The ‘isDisconnected()’ function to check if the ‘GRID’ is disconnected:

• Set ‘count = 0’. To count the number of states (connected components) in ‘GRID’.
• Initialize a 2D array ‘seen[n][m]’ and set it to ‘False’. Use it to mark visited cities.
• Run a loop where ‘i’ ranges from ‘0’ to ‘N - 1’:
  • Run a loop where ‘j’ ranges from ‘0’ to ‘M - 1’:
    • If ‘GRID[i][j] == 1’ and ‘seen[i][j] == False’, then we have not visited the city ‘(i, j)’:
      • ‘count += 1’. Increase the number of states.
      • If ‘count’ is greater than ‘1’, then ‘GRID’ is disconnected:
        • Return ‘True’.
      • Call ‘dfs(i, j)’ to mark the cities connected to ‘(i, j)’ as visited.
• If ‘count == 0’, then there are no cities in ‘GRID’:
  • Return ‘True’.
• Return ‘False’ as the ‘GRID’ is connected (contains exactly one state).

The ‘dfs(integer x, integer y)’ function to mark all the cities connected to ‘(x, y)’:

• Initialize a 2D array ‘dir[4][2] = [ [0, 1], [1, 0], [0, -1], [-1, 0] ]’. Use it to move to the adjacent cell in ‘GRID’.
• Set ‘seen[x][y] = True’.
• Run a loop where ‘i’ ranges from ‘0’ to ‘3’, to move to the adjacent cities:
  • Set ‘newX = x + dir[i][0]’ and ‘newY = y + dir[i][1]’. This is the location of the cell adjacent to ‘(x, y)’.
  • If ‘newX >= 0’ and ‘newX < n’ and ‘newY >= 0’ and ‘newY < n’, then ‘(newX, newY)’ is a valid cell:
    • If ‘GRID[newX][newY] == 1’ and ‘seen[newX][newY] == False’, then move to the new city:
      • ‘dfs(newX, newY)’.

Algorithm:

• If ‘isDisconnected() == True’, then the ‘GRID’ is already disconnected:
  • Return ‘0’ as the answer.
• Run a loop where ‘i’ ranges from ‘0’ to ‘N - 1’:
  • Run a loop where ‘j’ ranges from ‘0’ to ‘M - 1’:
    • If ‘GRID[i][j] == 1’, then:
      • Set ‘GRID[i][j] = 0’. Remove the city from ‘GRID’.
      • If ‘isDisconnected() == True’, then the ‘GRID’ has become disconnected:
        • Return ‘1’ as the answer.
      • Set ‘GRID[i][j] = 1’. Insert the city back into the ‘GRID’.
• Return ‘2’ as the answer. As the ‘GRID’ cannot be disconnected by removing one city.

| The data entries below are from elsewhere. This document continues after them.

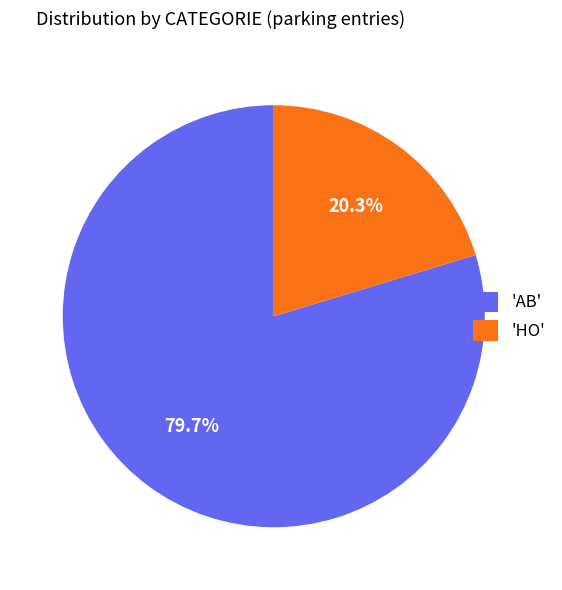

To the nearest percent, what is the difference between the largest and smallest slice percentages?

59%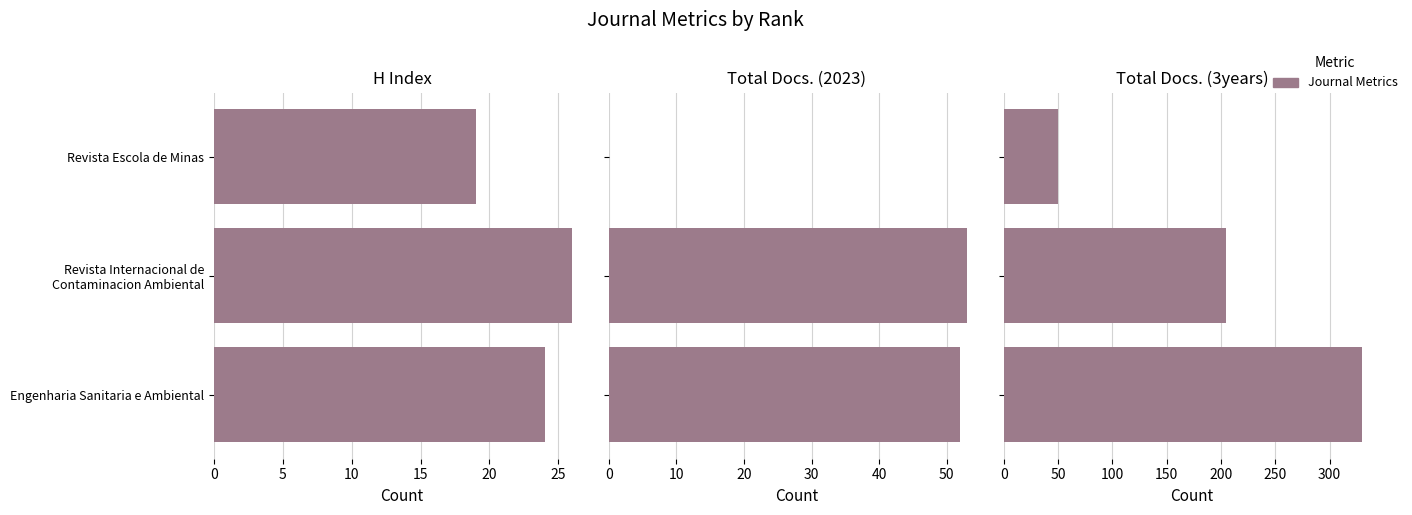

Between Engenharia Sanitaria e Ambiental and Revista Internacional de Contaminacion Ambiental, which series saw the biggest shift?

Total Docs. (3years)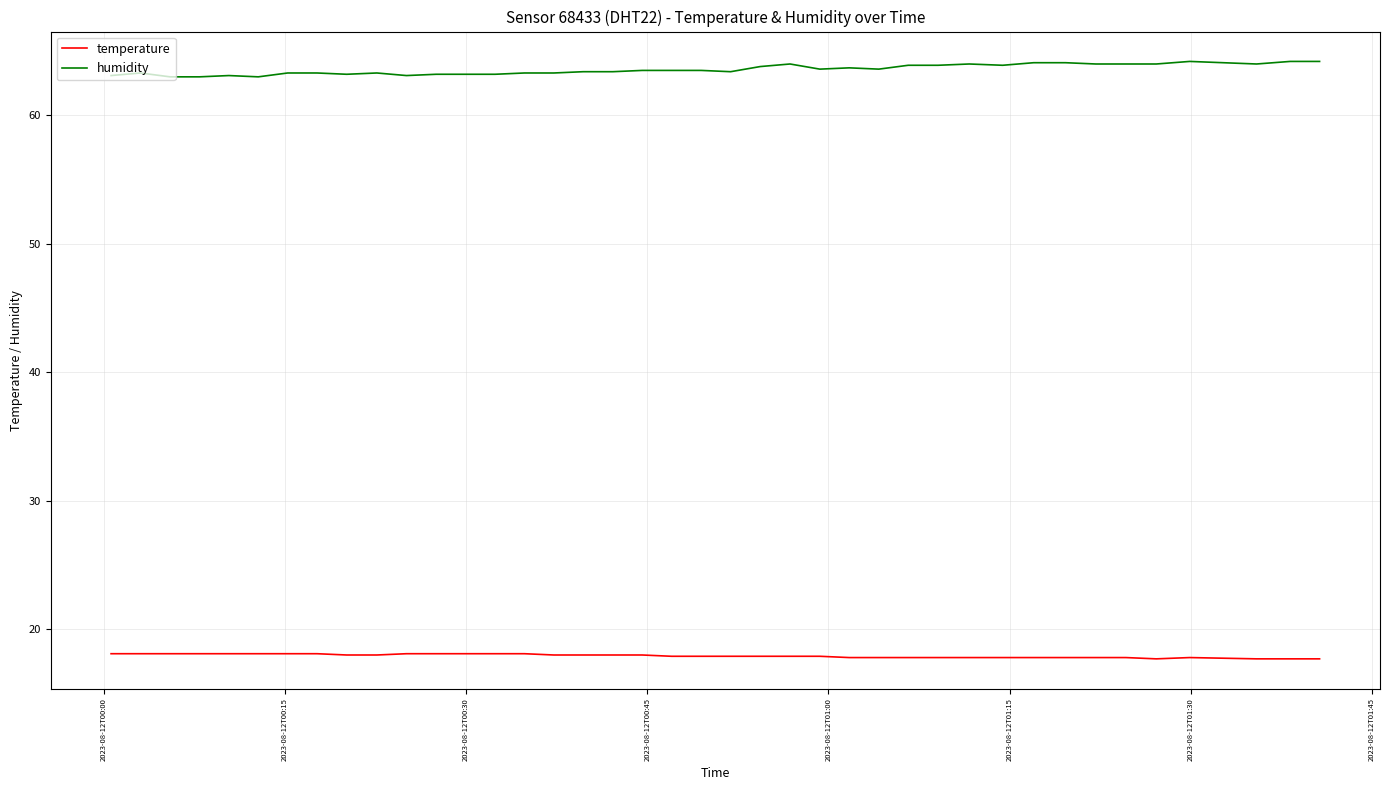

List the series in order of their peak value, highest first.

humidity, temperature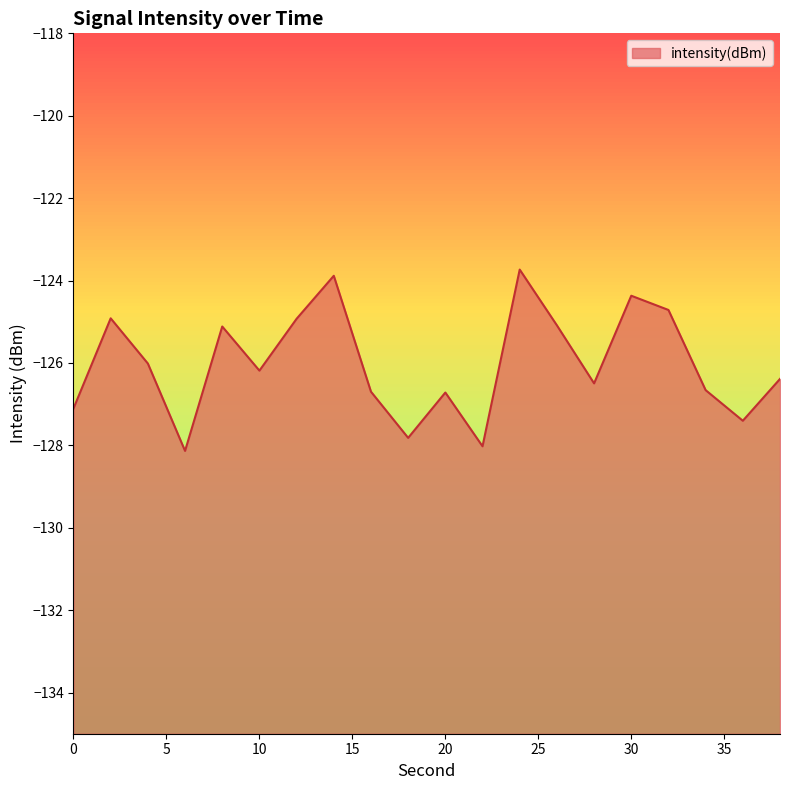

At which label is the value closest to -125?

12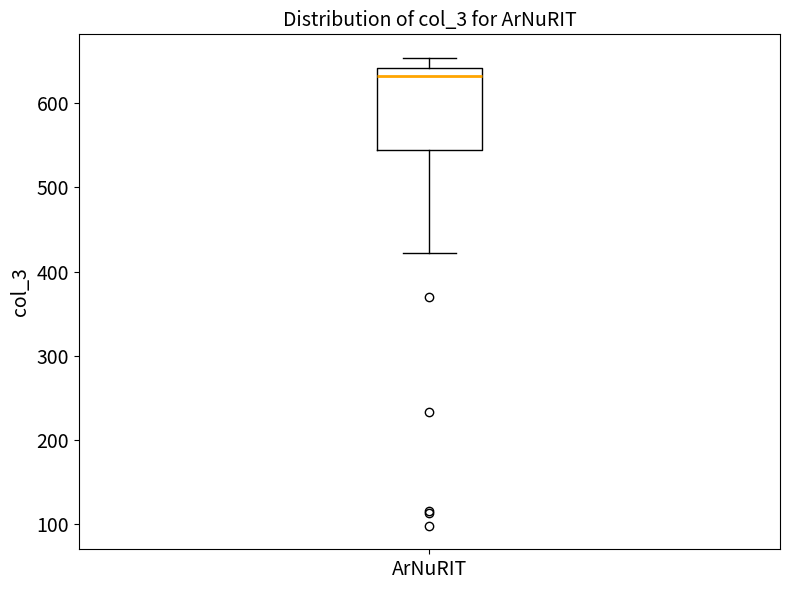

Read this box plot against the y-axis: the position of the median line, the range covered by the box, and the ends of both whiskers. The values are not printed on the chart, so give them approximately, as read against the axis.

median 630, box 550 to 640, whiskers 420 to 650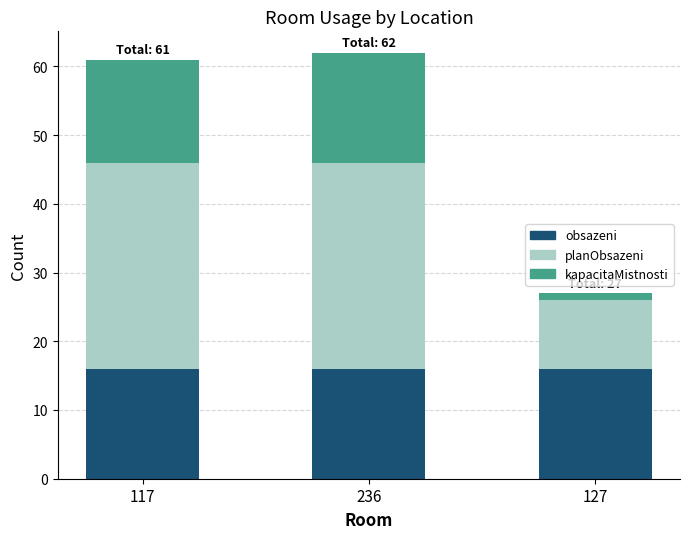

What is the total value across all series at 117?

61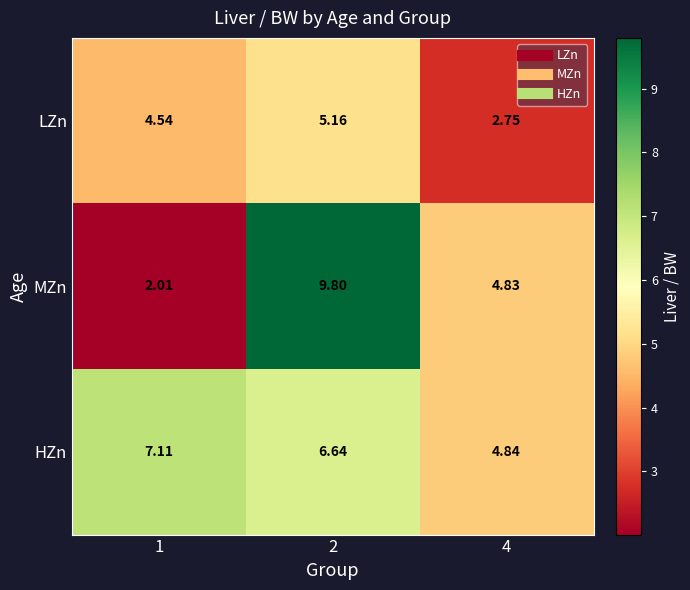

What is the greatest value displayed?

9.8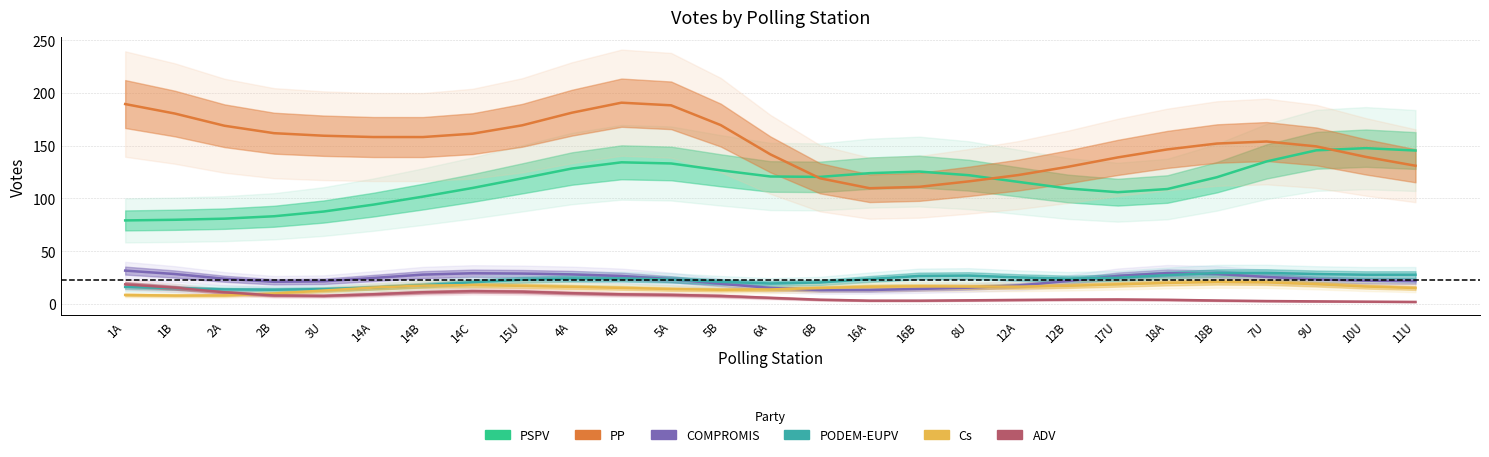

Where is the first local maximum for Cs?

14C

O((N*M)^2), where ‘N’ is the number of rows in ‘GRID’, and ‘M’ is the number of columns in ‘GRID’.

In the worst-case scenario, there are ‘O(N*M)’ cities. For each city, we check if the ‘GRID’ becomes disconnected after removing it in ‘O(N*M)’. Thus, the time complexity is ‘O((N*M)^2)’.

O(N*M), where ‘N’ is the number of rows in ‘GRID’, and ‘M’ is the number of columns in ‘GRID’.

The DFS stack size will be equal to the number of cities, i.e., ‘O(N*M)’. The ‘seen’ array also needs ‘O(N*M)’ space.